【前編はこちらから】 | 【サッカー批評issue55】掲載
移民の多い地区でクラブが「人間形成」を掲げる意義
今回話をうかがったのは、ジュニア責任者のウルフ・ゼバ氏だ。現在61歳のゼバ氏は2008年からFCローセンゴードで勤務。ほかのクラブ関係者と同様、ゼバ氏も移民のバックグラウンドを持つ。生まれはスウェーデンだが、父親はイタリア人、母親はスウェーデン人だ。父親は第二次大戦後の1946年にスウェーデンへ移住し、母親と知り合ったという。
ゼバ氏は子どものころからサッカーを嗜み、現役時代はマルメFFやリンハムンIFといったクラブチームでプレー。引退後は1990年代にマルメFFの下部組織で7年間監督を務めるなど、おもに指導者として従事している。人脈が広く、たとえば1994年W杯米国大会で3位入賞に貢献した元スウェーデン代表ステファン・シュヴァルツ氏とは良き友人で、いまでも頻繁に連絡を取り合っているという。
貧困層が多く占めるローセンゴードの子どもたちにとって、一番人気はサッカーだ。サッカーが世界中で愛されているスポーツということを考えればそれほど驚きはしないが、その理由についてゼバ氏は以下のように話す。

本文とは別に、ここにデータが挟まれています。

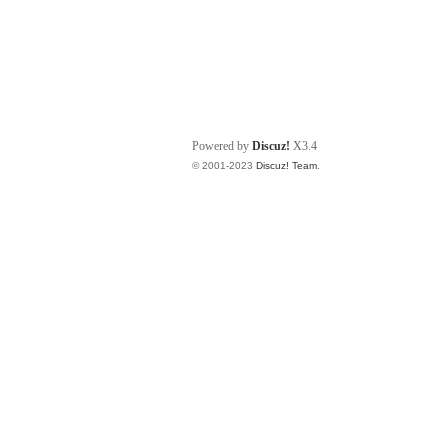
Powered by
Discuz!
X3.4
© 2001-2023
Discuz! Team
.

「サッカーはお金がかかりません。たとえば、スウェーデンでサッカーと並んで人気スポーツの1つであるアイスホッケーを考えてみてください。防具など揃えなければいけないものがたくさんあり、非常にお金がかかります。それに対してサッカーは設備や道具にそれほどお金を必要としません。ローセンゴードには経済的に豊かな人は決して多くありません。彼らにとって、費用のかからないサッカーは一番人気のスポーツなのです」
また生活的に決して豊かでない子どもでも費用面をそれほど気にせずサッカーを始められる理由として、コミューン(自治体。日本の市町村に相当する)の援助を挙げることができるだろう。たとえばFCローセンゴードの場合、会員が支払う年間費用は年齢により異なるが、400クローナ(約4400円)から1000クローナ(約1万1000円)だ。この額はスウェーデンのクラブではごく平均的な数字だ。
なぜこれほどコストがかからないかというと、コミューンが各クラブチームに対して資金援助しているからだ。たとえば昨年9月、スーぺルエッタンに所属するエンゲルホルムFFが財政危機に陥った際も、エンゲルホルム・コミューンが借り入れというかたちでクラブを援助。2003年には、ヘルシンボリIFがやはり財政難回避のためにヘルシンボリ・コミューンから借り入れたことがある。